D5986Fluoride Gel Carrier
2026 Billing Guide · Last reviewed
Covers fluoride gel carrier used as an ancillary prosthetic appliance.
What This Code Covers
D5986 covers fluoride gel carrier. This is an ancillary prosthetic device fabricated for a specific therapeutic purpose. It is not a tooth-replacement prosthesis but serves a clinical support function.
Billing Guide
Bill this code when:
- The procedure described by D5986 is performed and documented
- The clinical indication supports the procedure
- Documentation meets the payer's requirements for the service
Do not bill this code when:
- A different procedure was actually performed
- The procedure is included in another code being billed at the same visit
- Documentation does not support the medical necessity of the procedure
- The procedure is better described by D5982 (Surgical stent)
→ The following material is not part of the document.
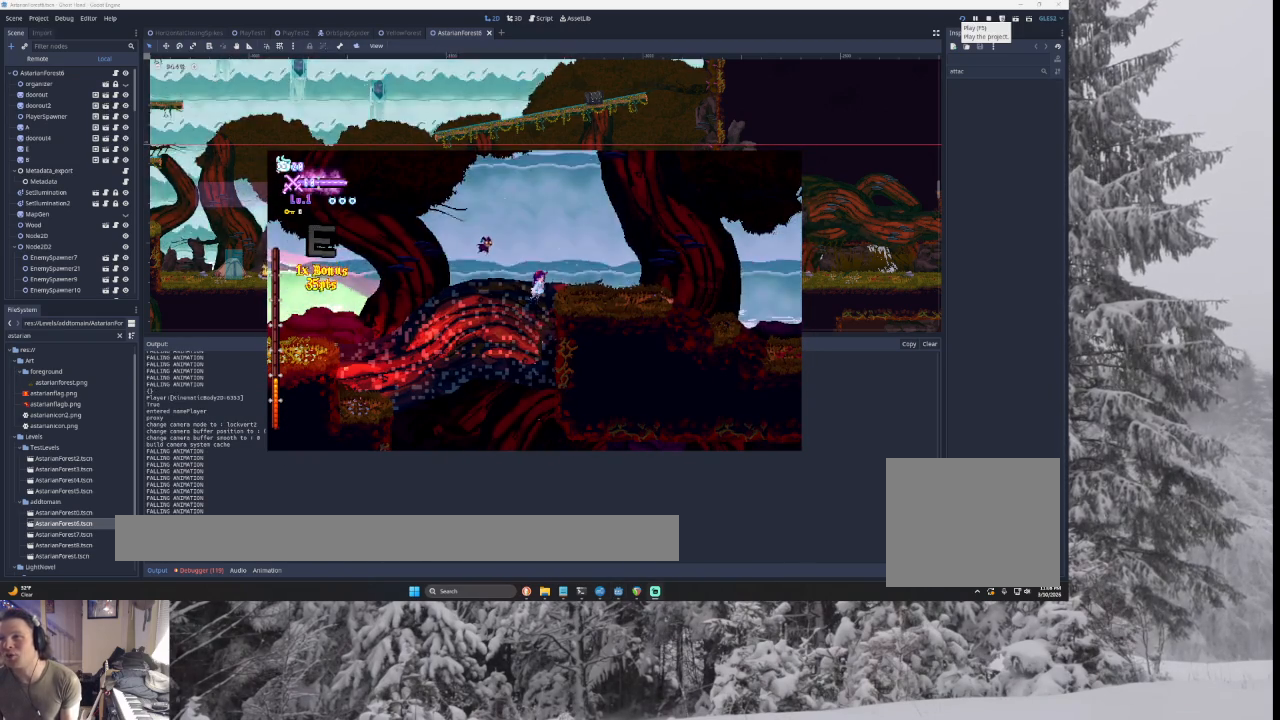
{"buttons": [], "left_stick": "center", "right_stick": "center", "events": []}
Insurance and Denial Prevention
Key Payer Rules:
- Most plans have frequency limits for denture replacement (typically once every 5-10 years)
- Relines, rebases, and repairs have separate frequency limits
- Prior authorization is commonly required for new complete and partial dentures
- Maxillofacial prosthetic codes may not be covered under standard dental plans
Common Denials and How to Respond:
- Frequency limit for replacement - Document why the current prosthesis cannot be repaired or relined and must be replaced.
- Prior authorization not obtained - Submit post-service with full documentation if prior auth was not obtained before delivery.
- Not a covered benefit - For maxillofacial prosthetics, check if coverage exists under the patient's medical plan rather than dental.